Rapidement, les deux camps se formèrent. aucune dispute ne fut entendue, aucune rancœur parmi les gens de groupes différents, ils semblaient comprendre que c’était un choix à faire individuellement, en son âme et conscience. il y avait plus de villageois restant au village qu'Isamu ne le pensa au premier abord. il y avait notamment quelques familles qui s’inquiétait de l'influence de ce traitement sur leurs enfants, un ou deux couples d'amoureux qui n'envisageaient pas leur vie avec ce genre d'état d’infidélité officielle, des personnes attachées à leur maison ou leur village, et des personnes plus vieilles qui avaient passé l'âge pour ces cornichonneries, ma bon'dame. la majorité revenait certes à Ivy, mais étant donné qu'il supposait une unanimité, il ne se plaignait pas.

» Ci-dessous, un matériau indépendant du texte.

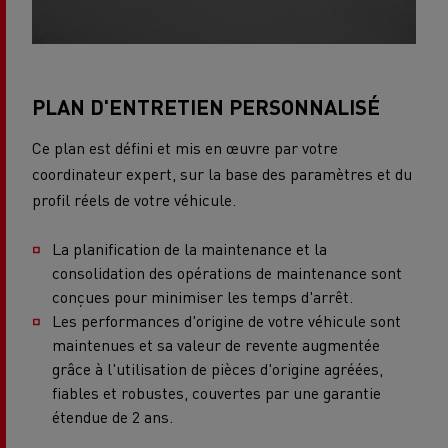
PLAN D'ENTRETIEN PERSONNALISÉ
Ce plan est défini et mis en œuvre par votre
coordinateur expert, sur la base des paramètres et du
profil réels de votre véhicule.
La planification de la maintenance et la
consolidation des opérations de maintenance sont
conçues pour minimiser les temps d'arrêt.
Les performances d'origine de votre véhicule sont
maintenues et sa valeur de revente augmentée
grâce à l'utilisation de pièces d'origine agréées,
fiables et robustes, couvertes par une garantie
étendue de 2 ans.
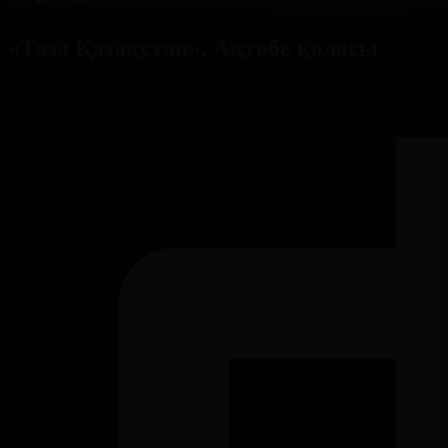
«Таза Қазақстан». Ақтөбе қаласы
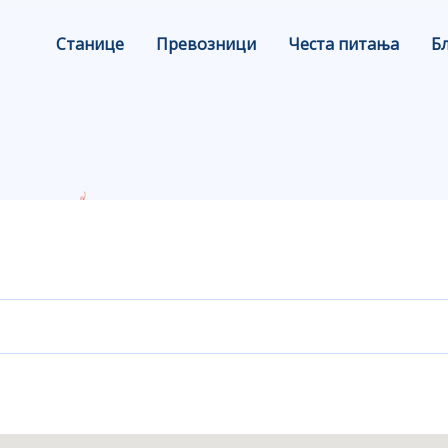
Станице
Превозници
Честа питања
Б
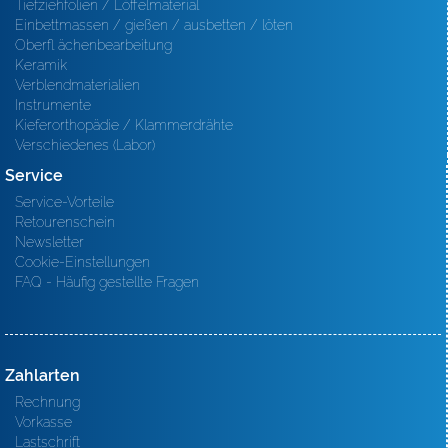
Tiefziehfolien / Löffelmaterial
Einbettmassen / gießen / ausbetten / löten
Oberfl ächenbearbeitung
Keramik
Verblendmaterialien
Instrumente
Kieferorthopädie / Klammerdrähte
Verschiedenes (Labor)
Service
Service-Vorteile
Retourenschein
Newsletter
Cookie-Einstellungen
FAQ - Häufig gestellte Fragen
Zahlarten
Rechnung
Vorkasse
Lastschrift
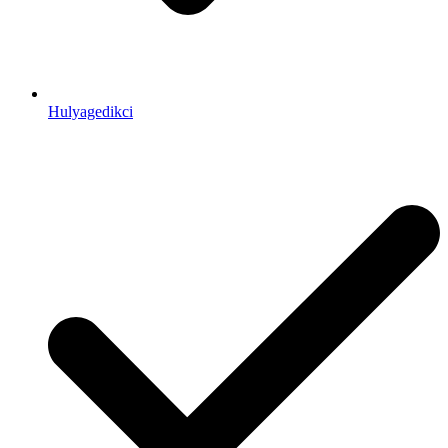
Hulyagedikci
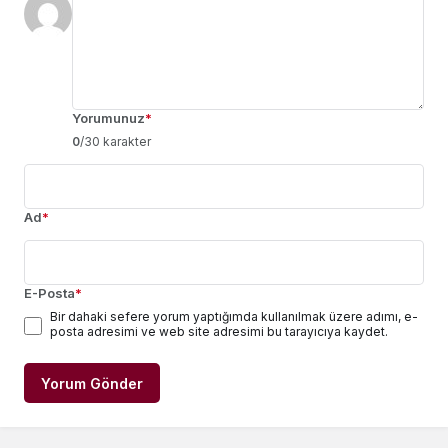
Yorumunuz
*
0
/30 karakter
Ad
*
E-Posta
*
Bir dahaki sefere yorum yaptığımda kullanılmak üzere adımı, e-
posta adresimi ve web site adresimi bu tarayıcıya kaydet.
Yorum Gönder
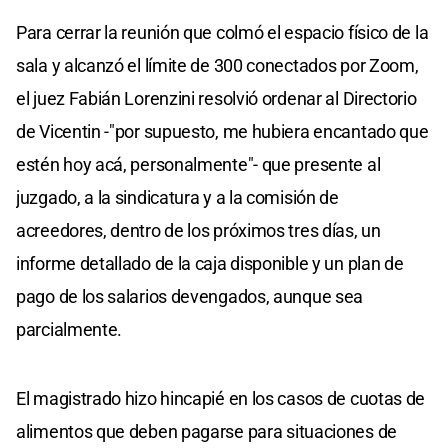
Para cerrar la reunión que colmó el espacio físico de la
sala y alcanzó el límite de 300 conectados por Zoom,
el juez Fabián Lorenzini resolvió ordenar al Directorio
de Vicentin -"por supuesto, me hubiera encantado que
estén hoy acá, personalmente"- que presente al
juzgado, a la sindicatura y a la comisión de
acreedores, dentro de los próximos tres días, un
informe detallado de la caja disponible y un plan de
pago de los salarios devengados, aunque sea
parcialmente.
El magistrado hizo hincapié en los casos de cuotas de
alimentos que deben pagarse para situaciones de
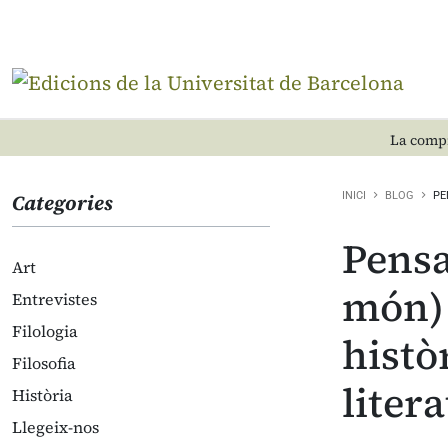
La compr
Categories
INICI
BLOG
PE
Pensar
Art
món) 
Entrevistes
Filologia
histò
Filosofia
liter
Història
Llegeix-nos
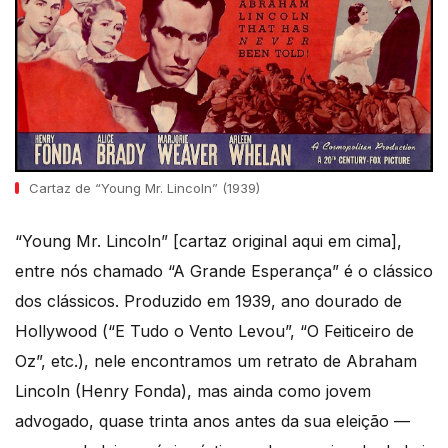
Cartaz de “Young Mr. Lincoln” (1939)
“Young Mr. Lincoln” [cartaz original aqui em cima],
entre nós chamado “A Grande Esperança” é o clássico
dos clássicos. Produzido em 1939, ano dourado de
Hollywood (“E Tudo o Vento Levou”, “O Feiticeiro de
Oz”, etc.), nele encontramos um retrato de Abraham
Lincoln (Henry Fonda), mas ainda como jovem
advogado, quase trinta anos antes da sua eleição —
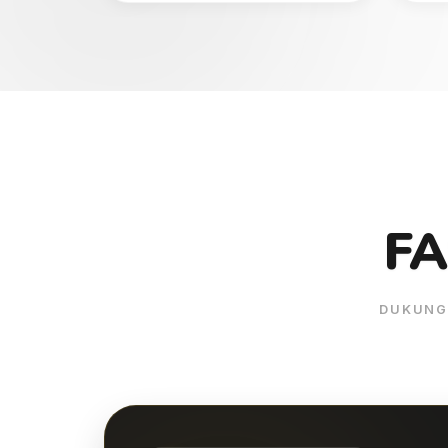
FA
DUKUNG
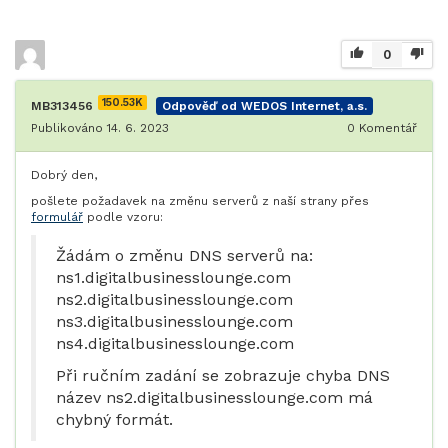
0
150.53K
MB313456
Odpověď od WEDOS Internet, a.s.
Publikováno 14. 6. 2023
0
Komentář
Dobrý den,
pošlete požadavek na změnu serverů z naší strany přes
formulář
podle vzoru:
Žádám o změnu DNS serverů na:
ns1.digitalbusinesslounge.com
ns2.digitalbusinesslounge.com
ns3.digitalbusinesslounge.com
ns4.digitalbusinesslounge.com
Při ručním zadání se zobrazuje chyba DNS
název ns2.digitalbusinesslounge.com má
chybný formát.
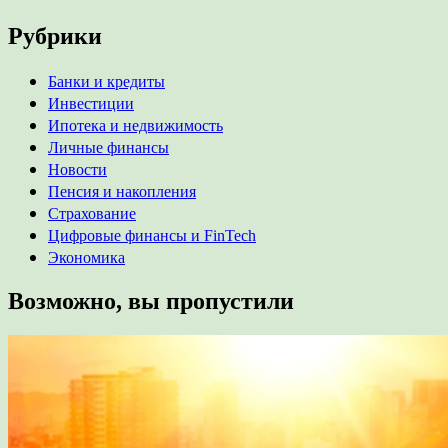
Рубрики
Банки и кредиты
Инвестиции
Ипотека и недвижимость
Личные финансы
Новости
Пенсия и накопления
Страхование
Цифровые финансы и FinTech
Экономика
Возможно, вы пропустили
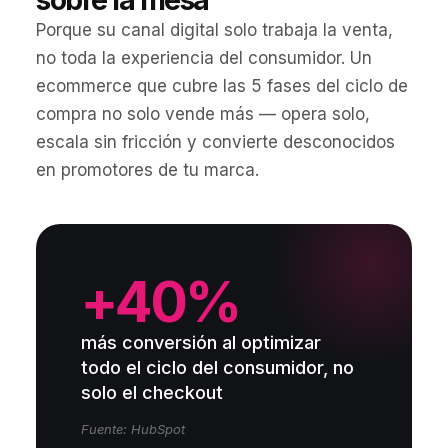
sobre la mesa
Porque su canal digital solo trabaja la venta,
no toda la experiencia del consumidor. Un
ecommerce que cubre las 5 fases del ciclo de
compra no solo vende más — opera solo,
escala sin fricción y convierte desconocidos
en promotores de tu marca.
+40%
más conversión al optimizar
todo el ciclo del consumidor, no
solo el checkout
Fuente: HubSpot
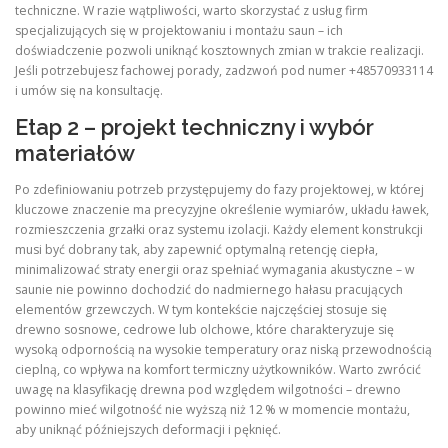
techniczne. W razie wątpliwości, warto skorzystać z usług firm
specjalizujących się w projektowaniu i montażu saun – ich
doświadczenie pozwoli uniknąć kosztownych zmian w trakcie realizacji.
Jeśli potrzebujesz fachowej porady, zadzwoń pod numer +48570933114
i umów się na konsultację.
Etap 2 – projekt techniczny i wybór
materiałów
Po zdefiniowaniu potrzeb przystępujemy do fazy projektowej, w której
kluczowe znaczenie ma precyzyjne określenie wymiarów, układu ławek,
rozmieszczenia grzałki oraz systemu izolacji. Każdy element konstrukcji
musi być dobrany tak, aby zapewnić optymalną retencję ciepła,
minimalizować straty energii oraz spełniać wymagania akustyczne – w
saunie nie powinno dochodzić do nadmiernego hałasu pracujących
elementów grzewczych. W tym kontekście najczęściej stosuje się
drewno sosnowe, cedrowe lub olchowe, które charakteryzuje się
wysoką odpornością na wysokie temperatury oraz niską przewodnością
cieplną, co wpływa na komfort termiczny użytkowników. Warto zwrócić
uwagę na klasyfikację drewna pod względem wilgotności – drewno
powinno mieć wilgotność nie wyższą niż 12 % w momencie montażu,
aby uniknąć późniejszych deformacji i pęknięć.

Lorsque elle était sur le point de partir, il l'interpella:
-attendez! fit-il. nous séparons-nous en bon termes? je m'en voudrait de n'avoir été qu'une gêne pour vous, après tout ce qui s'est passé... enfin...
on sentait que sa passion retombait après avoir su qu'une solution avait été trouvée, il était déjà moins à l’aise qu’auparavant.
après un geste d'impuissance verbale,il tendit la main.
-...je crois que ce que je veux dire, c'est que j'ai été honoré de faire votre connaissance, Madame Ivy.
Il fut facile de convaincre les deux armées qu'il n'y avait plus à craindre ''La Succube Verte'' que le prêtre avait décrit. il y eut une certaine suspicion au premier abord, mais force était d'admettre que tout le village était normal à nouveau et qu'imaginer une créature aussi influente et de caractère aussi imposant quitter sa place forte sans le moindre combat était aberrant.
Il fut admiré pour sa bravoure, malgré toute ses protestations sur le fait qu'il avait eu plus de chance que de courage (ajoutant aussi une allusion à la direction divine qui avait guidé sa lame, bien sûr.) et le nombre réduit de survivants.
Isamu prit le temps de glisser à l'oreille du prêtre du village d'éviter le sujet de la Succube Verte devant sa paroisse, comme quoi les gens étaient encore assez irritables à ce propos. il voulait éviter que le prêtre soit lynché , il serait dommage qu'il soit le premier mort qu'Isamu aurait à se reprocher autour de ce village, tout de même.
puis il reprit sa route, songeant qu'il devrait laisser cette histoire décanter dans sa tête avant d'en faire un rapport. Pour éviter tout problème, il savait déjà qu'il ne mentionnerait pas sa défaillance, donnerait la même idée de la fin de la ''créature''.
il sortit de la forêt, sifflotant une ballade religieuse, les yeux dans le vague et les pensées divisées entre deux personnes.